While the Taiwan Stock Exchange will formally implement a new measure today for new companies trading shares in Taiwan, another proposed measure is expected to have a more profound effect on the stock market in the long run, pundits said yesterday.
The stock exchange will from today allow initial public offerings (IPOs) by companies to trade without restriction for the first five days. But as from September, the stock exchange will also apply a so-called "circuit-breaker" system to prevent panic-selling in the market.
The circuit-breaker system will work as a reminder for stock investors to address excessive volatility in the local stock market without interfering in its normal daily trading, a stock exchange official said.
"Once the circuit breaker has been triggered, investors will have a short period of time to calm down and manage any downward movement of shares so as to prevent losses," said the Taiwan Stock Exchange Corp (TSE) senior executive vice president Su Song-chin (
"It will be executed once a day so as to respect the market mechanism [once the daily limit is proposed to be raised from 7 percent to 15 percent]," Su said.
The implementation of a circuit breaker is a mechanism to bring stock trading to a temporary halt to ease the market. It is usually employed when a certain index falls below a pre-determined level in one session, to prevent further losses.
The stock exchange, last Thursday, announced that it will officially phase out a rule in September that prevents locally traded stocks from rising or falling by more than 7 percent a day. The 7 percent daily limit will also be raised to 15 percent in September, according to the exchange.
Supporting measures will also kick in to ensure the stock market's stability, including the implementation of circuit breakers to halt trading for 30 minutes when the TAIEX falls by more than 10 percent from the previous day's close.

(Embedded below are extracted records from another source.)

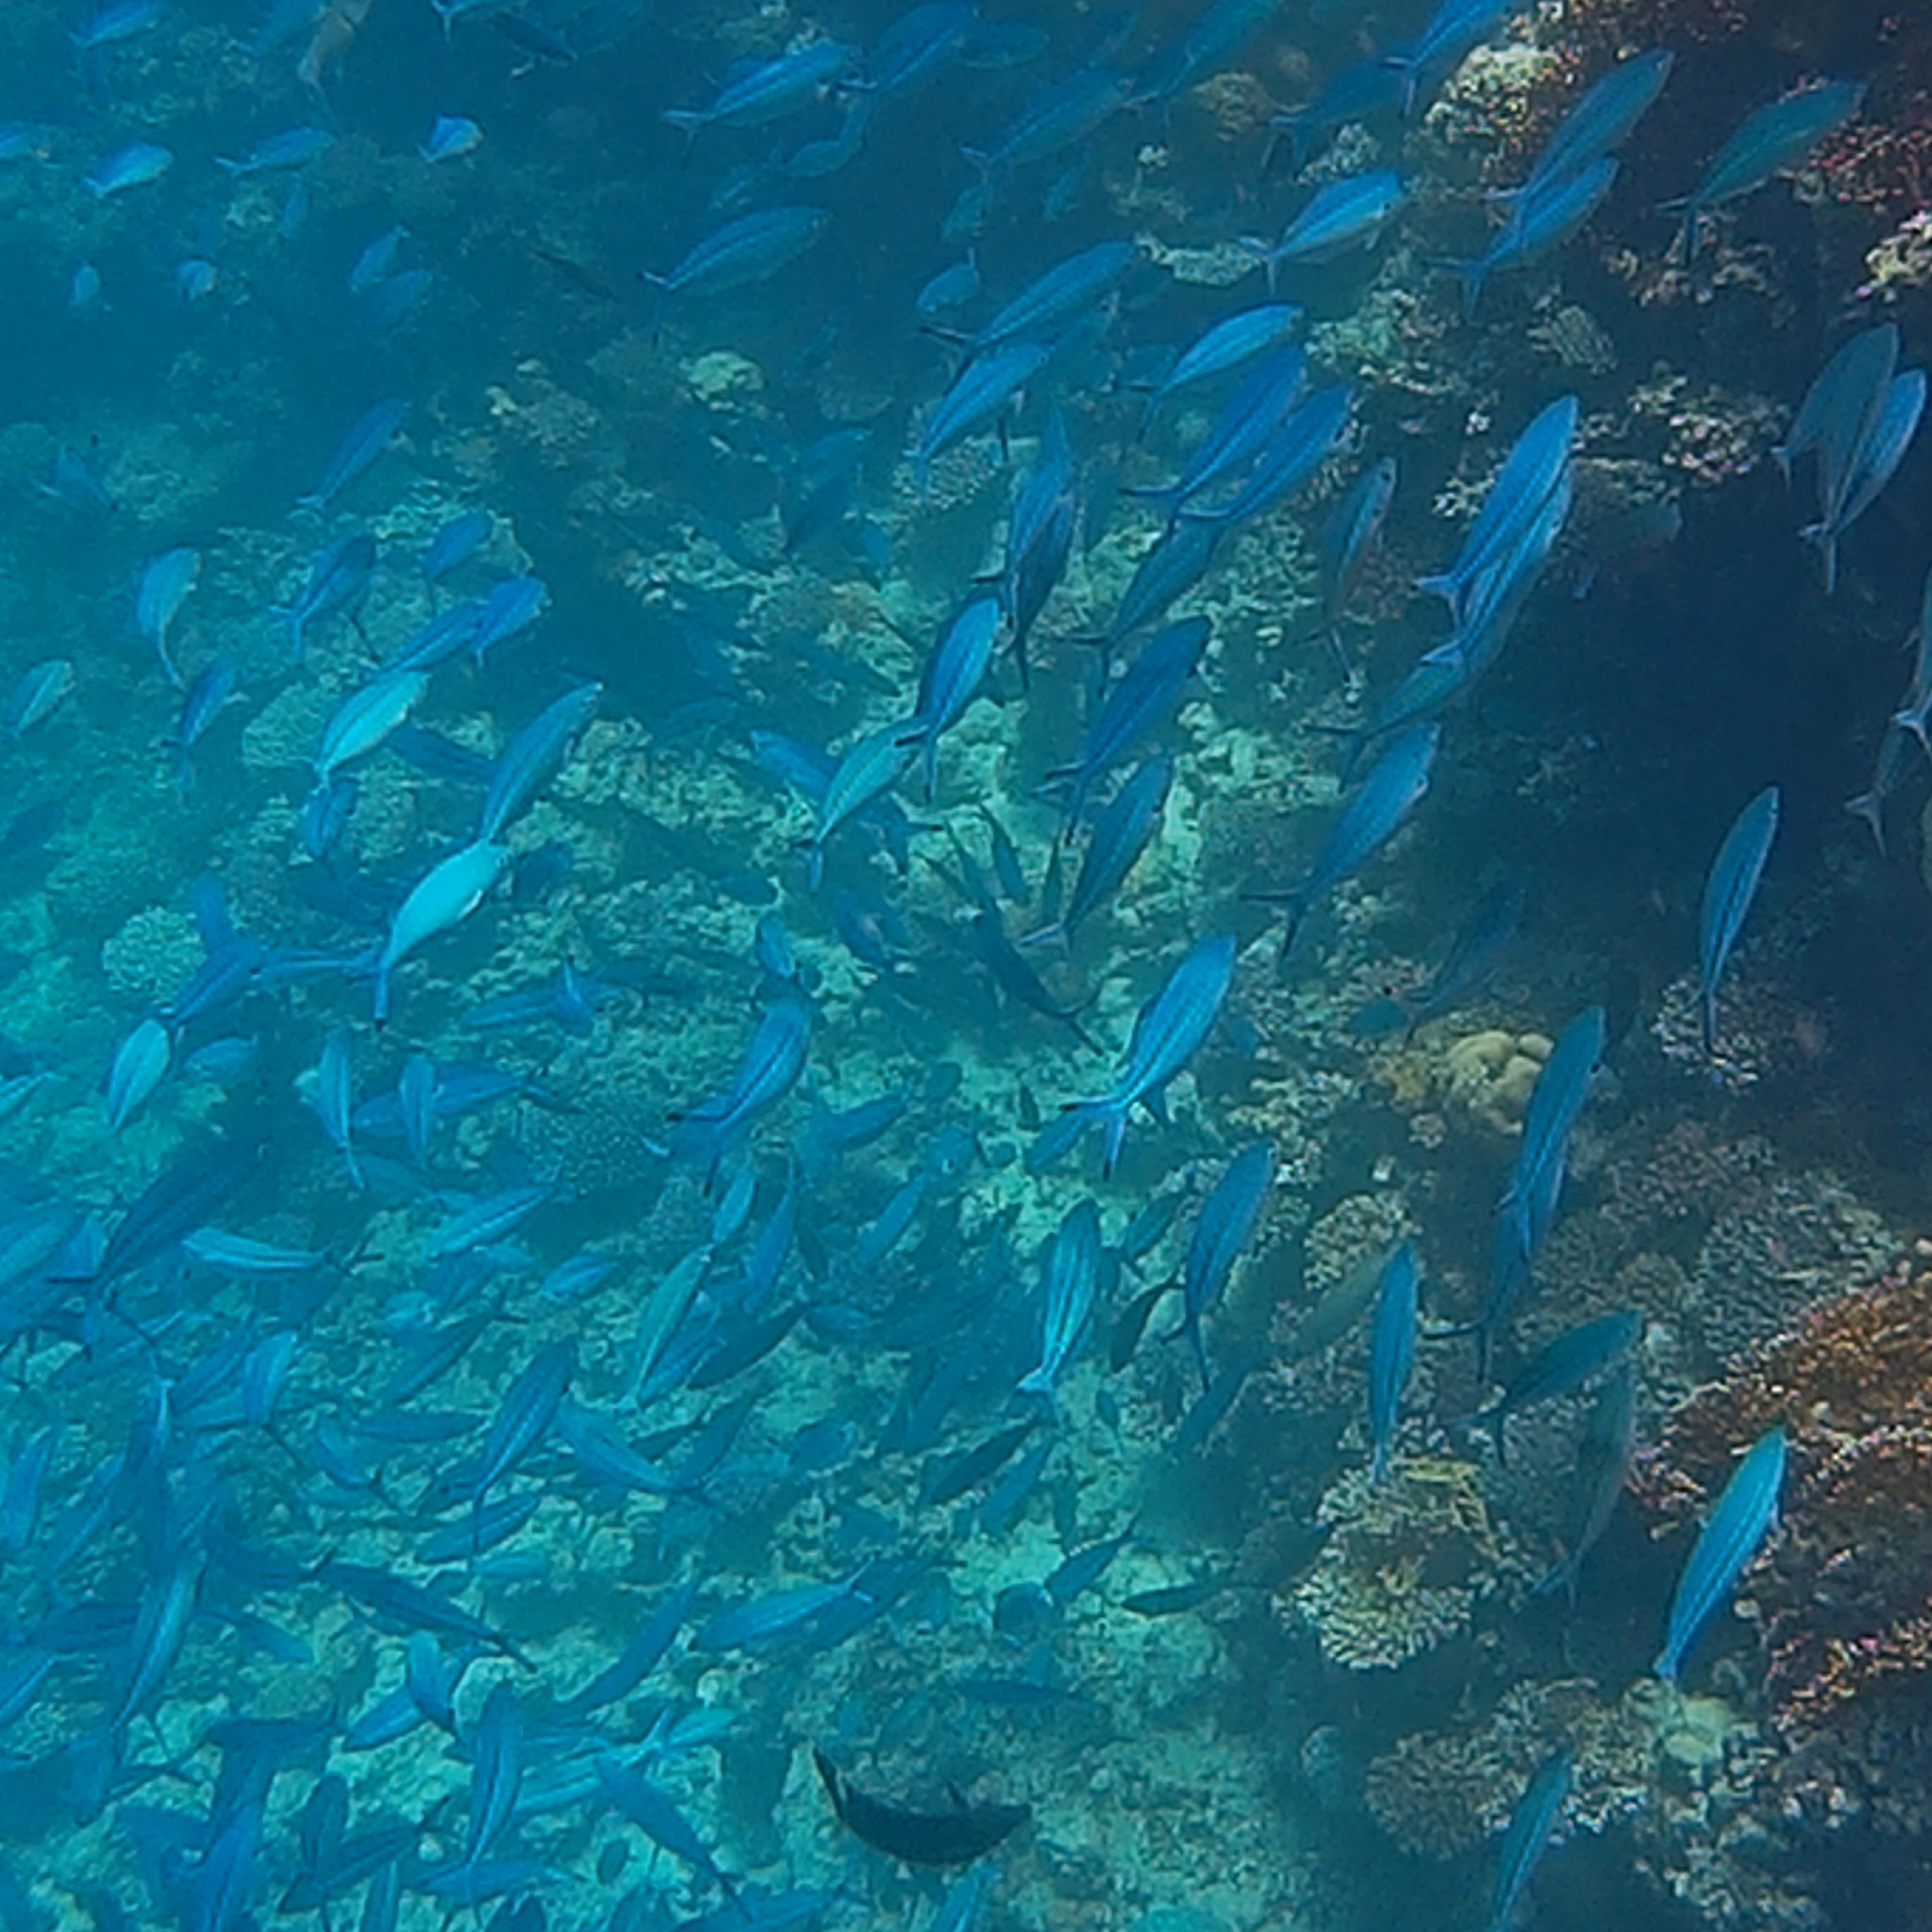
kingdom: Animalia
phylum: Chordata
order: Perciformes
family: Caesionidae
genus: Caesio
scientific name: Caesio striata
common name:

The proposed circuit breaker can be used as much as once per day but won't be employed in the last trading hour, the stock regulator's statement said.
Circuit breakers are widely used in other stock markets, like in the US and South Korea, to stop panic-selling.
According to Su, the proposed change in the share regulations follows the example of the Seoul Bourse, which also has a 15 percent daily limit.
During the 30 minutes when trading stops, the market will be given enough time to cool off and companies will have time to dissemble any negative news that impacted their share prices, while investors will have the time to make well-considered investment decisions, Su said.
According to Robert Schwartz, a finance professor at the University of New York, the circuit-breaker procedure could be effective if properly used.
But there were times it wasn't effective, Schwartz said in a paper he prepared for a AEI-Brooking Joint Center Conference in April, 2000.
For example, the US activated a circuit breaker on Oct. 27, 1997 -- a day the Dow Jones Industrial Average fell a total of 554 points, from 7,715 to 7,161. But upon the market's reopening in the afternoon, traders sensing that the market could be closed again, shot in their sell orders and the market plunged another 200 points in half an hour.
A second circuit breaker then kicked in and stopped trading for the rest of the day.
"Clearly, it is not easy to control the emotions of traders and keeping them from the market is not the way to do it," Schwartz said in the paper.
"Neither is it a good idea to prevent the market from producing much-needed price information," he said.
Therefore, Andy Liang (梁永煌), president of the Chinese-language business journal Win Win Weekly (今周刊), yesterday said that he expects the yet-to-be-launched circuit breakers and regulatory changes to have minimal impact on stock investment behaviors.
He said that the circuit breaker will only be activated when major disasters occur such as terrorist attacks, earthquakes or even tsunamis to send the benchmark down by 10 percent.
The new 15 percent daily limit, however, will positively increase investors' sense of risk, since their equity investments may now fall up to 15 percent in one trading day, Liang said.
Liang gave credit to the government's stock-regulatory changes, which are in line with international standards.
Once new regulatory changes are implemented, "Foreign investors will have more confidence in the TAIEX, whose liquidity may be further boosted," Liang said.